▸ **GIVEN TEXT**
—————
So a couple of different things. What we've seen consistently for at least 3 quarters now is the 2 largest players, the same quarter 1 goes up, the other goes down. So we're also seeing a clear mix shift from the very high-end smartphones to a notch down, which has -- which do have less content. So the unit growth doesn't translate necessarily into total dollar growth. We also see increasing share from a couple of key China makers. And so if you map all that together, the big gains opportunities that we see are primarily on the adaptive charging, the fast charging, which we have strong silicon content in the adaptors, growing as it becomes smart and interactive with the phone and content in the charger IC. None of that becomes that material until the second half of the year. And so what we model is roughly flat for mobile in the first half of the year, and then expect to see some gains on the second half, as adaptive charging becomes more widely utilized across a variety of platform.

Christopher Caso - Susquehanna Financial Group, LLLP, Research Division

Okay, and then on the operating expenses, I guess the first -- if you can give us some color with respect to the variable accruals, I assume some of those will reverse in the fourth quarter and then kind of come back in the first quarter, if you'd give some indication of kind of how you're accruing a variable comp for 2014. And then, I guess you had earlier alluded to some new sort of longer-term targets. I guess, to whatever extent you're comfortable kind of sharing the OpEx targets or just kind of general margin structure as we go forward into 2014?

Mark S. Thompson

Sure. We did have variable comp accruals in Q4 and we expect them to be roughly equivalent in Q1 in our planning. So we're not seeing the whipsaws that we discussed with you last year. The contributors to the change in expenses from Q4 to Q1, as we said, are payroll taxes. People tend to go on vacation less in Q1. We're preparing for our next POWI trial, so that's driving over $1 million of increase. And we are still investing in some technology areas where we are adding capabilities and resources. But we also aggressively are attacking some core costs. So headcount was down about 200 people in Q4, roughly divided half manufacturing, half non-manufacturing. Those kinds of trends will continue. And our target is to keep in dollars below $95 million, but in percent, try to get to 25% as soon as we can.

Operator

And we'll take our next question from Craig Hettenbach with Morgan Stanley.

Craig Hettenbach - Morgan Stanley, Research Division

Yes, just want to follow up on the sensor tuck-in and just more broadly that's a market you guys have been talking about from design and sampling, it has been a drain on margin. So can you talk about your level of confidence in terms of the trajectory of revenue coming and when that starts to help on the margin front?

Mark S. Frey

So I guess maybe when you -- operating margin has been a drain on -- it hasn't been a drain on gross margin. The -- so as I commented, we'll have a run rate in the $3 million to $4 million at margins starting now -- at margins considerably above company average. And we expect -- and those are essentially all in the industrial space. And we expect to see the beginnings of mobile revenue later this year and then material growth during 2015. So that's the way to think about that. So the base of $3 million to $4 million growing sequentially across the year, and then mobile starting to become important either sometime late this year or early next.
—————
▸ **SET TASK 1**
Answer these questions using the call transcript.
(a) By roughly how many people did headcount fall in Q4?
(b) What run rate is given for the sensor business starting now?
(c) What does the company model for mobile in the first half of the year?
▸ **SET TASK 2**
Restate the paragraph of the call transcript that begins "Sure. We did have variable comp accruals" as a short bulleted list that keeps its main facts.
▸ **SET TASK 3**
Transcribe the part of the call transcript that opens with the words containing "Mark S. Frey" and closes with "or early next.".
The data after this point comes from a separate source and is unrelated to the call transcript.

▸ **INFORMATION SUPPLIED**
—————
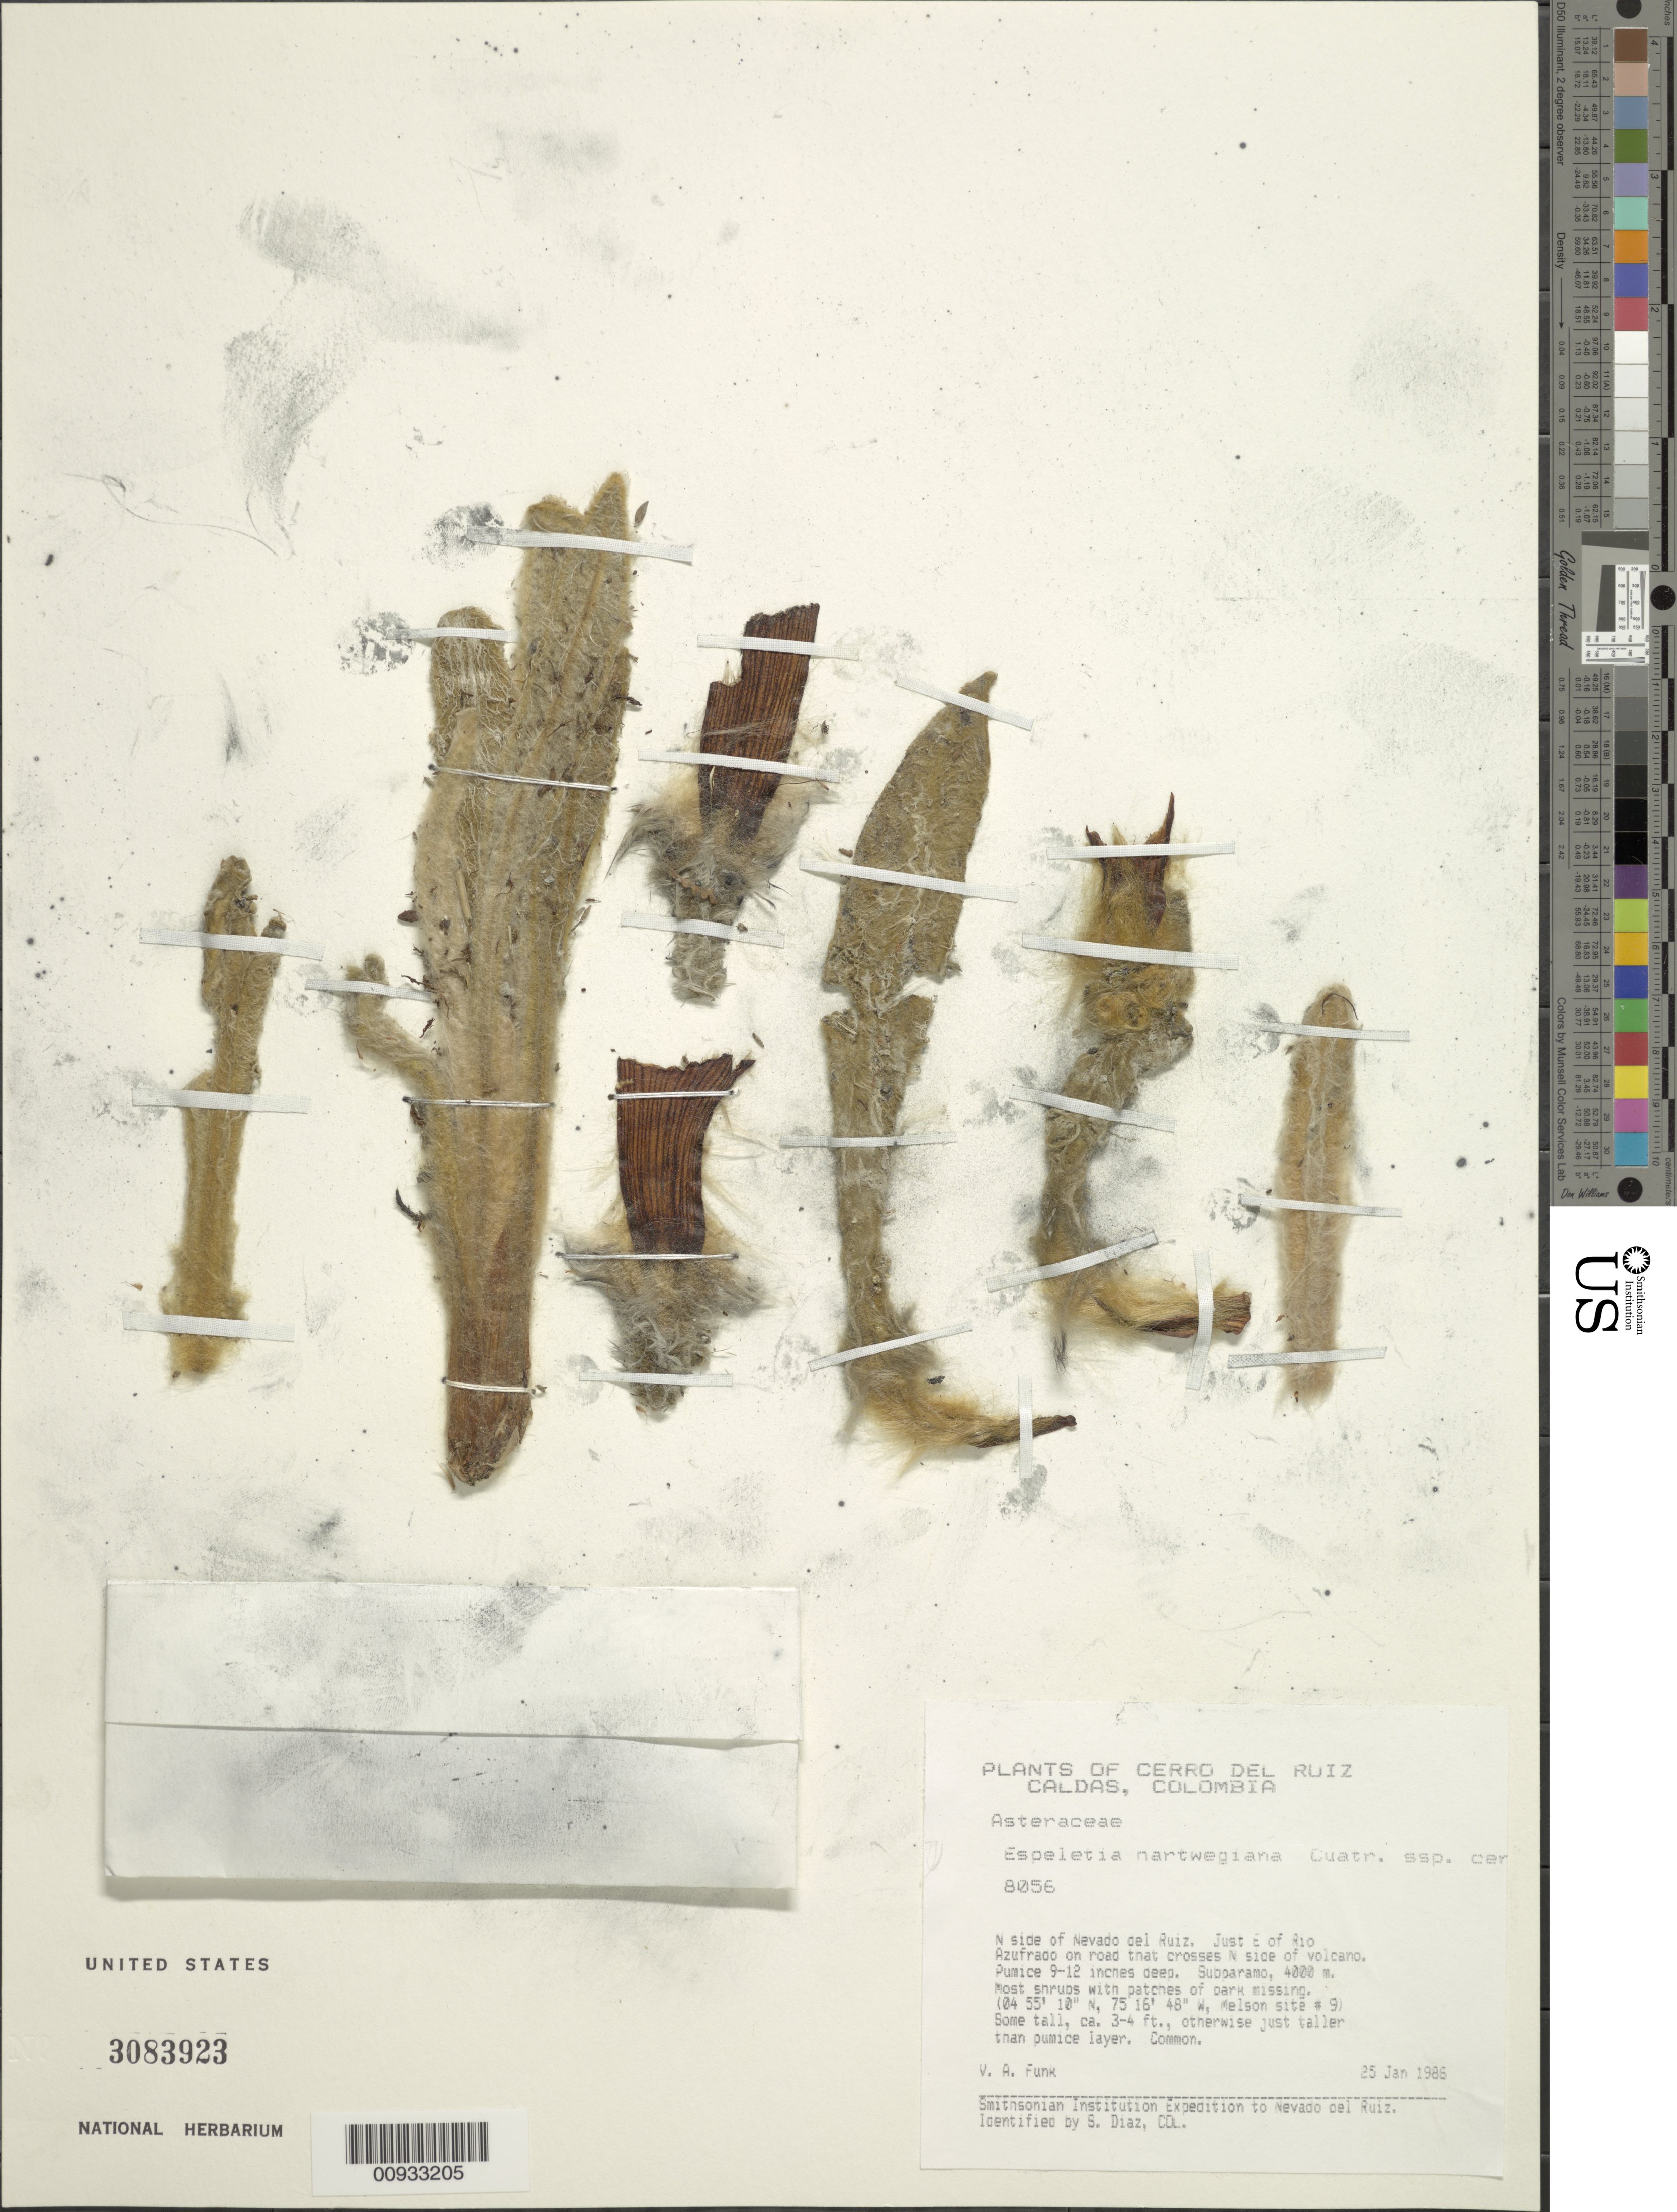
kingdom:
—————
▸ **COMPLETE OUTPUT 1**
(a) About 200 people, split roughly half manufacturing and half non-manufacturing.
(b) A run rate of $3 million to $4 million.
(c) Roughly flat.

▸ **COMPLETE OUTPUT 2**
- Variable comp accruals were taken in Q4 and are planned at roughly the same level in Q1, so last year's whipsaws are not expected.
- Expenses rise from Q4 to Q1 because of payroll taxes, fewer vacations in Q1, preparation for the next POWI trial (over $1 million), and continued investment in some technology areas.
- Core costs are being cut aggressively. Headcount fell about 200 in Q4, roughly half manufacturing and half non-manufacturing, and these trends will continue.
- The target is to stay below $95 million in dollars and to reach 25% in percentage terms as soon as possible.

▸ **COMPLETE OUTPUT 3**
Mark S. Frey

So I guess maybe when you -- operating margin has been a drain on -- it hasn't been a drain on gross margin. The -- so as I commented, we'll have a run rate in the $3 million to $4 million at margins starting now -- at margins considerably above company average. And we expect -- and those are essentially all in the industrial space. And we expect to see the beginnings of mobile revenue later this year and then material growth during 2015. So that's the way to think about that. So the base of $3 million to $4 million growing sequentially across the year, and then mobile starting to become important either sometime late this year or early next.